Rachel Hart, left, of Gainesville and Laura McGill of Orlando look at video Wednesday of U2 lead singer Bono that Hart captured outside the stadium.
Rachel Hart, left, of Gainesville and Laura McGill of Orlando look at video Wednesday of U2 lead singer Bono that Hart captured outside the stadium.
Published Jun. 15, 2017

The sunset sky above Raymond James Stadium was neither blood-red nor bullet-blue, but at least it was no longer pouring. And that was music to the ears of some 60,000 poncho-wrapped U2 fans, who braved thunderstorms and traffic for the Irish rock legends' first Tampa concert in eight years.

Unbowed by a daylong threat of thunderstorms, fans lined up well before dawn to get a good spot inside RayJay, where a brilliant rainbow hung in the sky until U2 took the stage to commemorate the 30th anniversary of their landmark album The Joshua Tree.

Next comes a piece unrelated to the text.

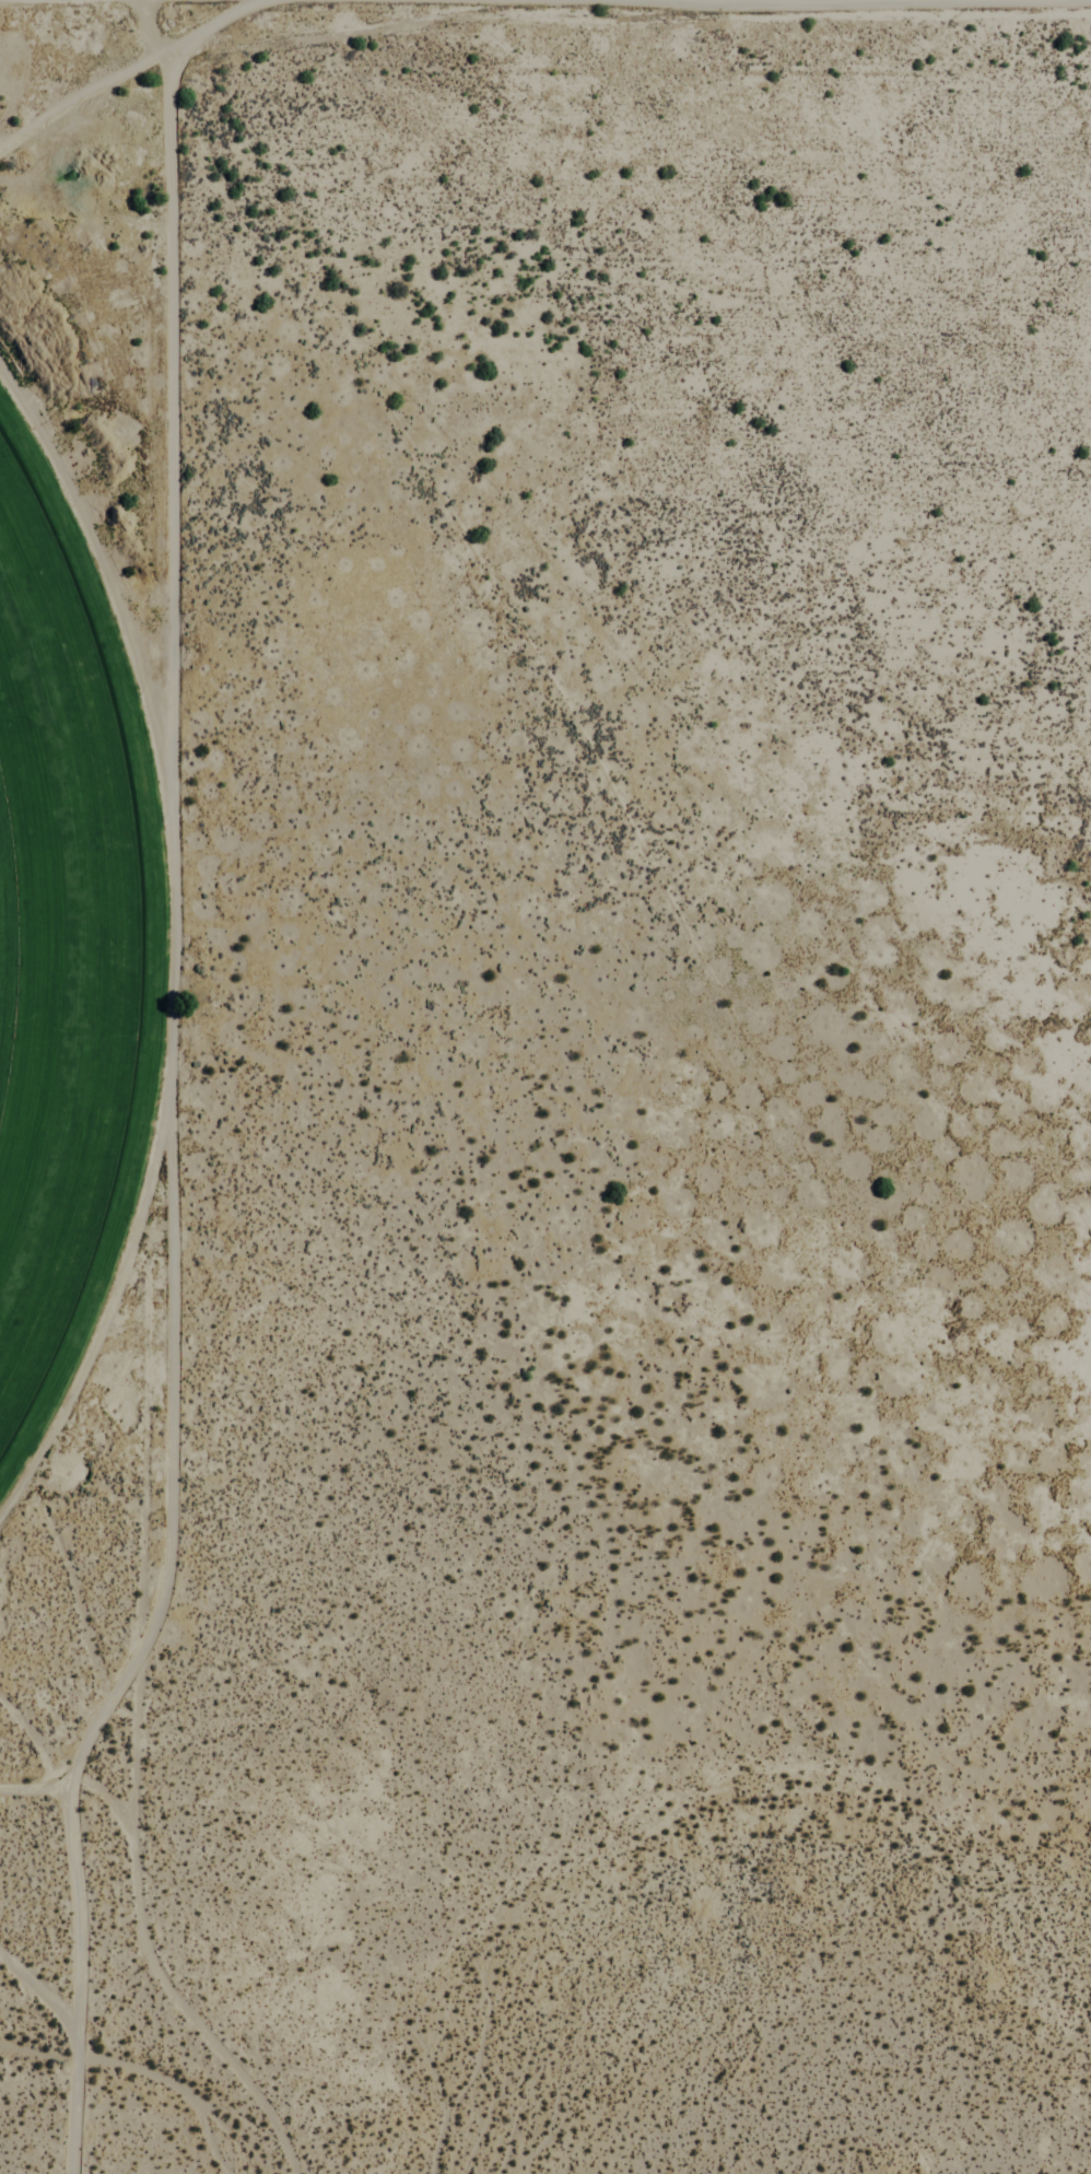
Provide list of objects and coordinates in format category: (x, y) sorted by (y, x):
road: (172, 910)
crop: (59, 944)
road: (170, 1975)
road: (71, 1989)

The band entered a stark smaller stage to play some of its biggest, boldest hits, including Sunday Bloody Sunday (during which Bono referenced London, Manchester and, in a play to the crowd, Tampa) and New Year's Day; before moving in front of a 200-foot-wide, high-def LED screen for Where the Streets Have No Name, opening a full performance of The Joshua Tree.

At that point, the audience, from U2 lifers in vintage 1987 Joshua Tree tour T-shirts to the kids and grandkids on their laps, had found exactly what they were looking for.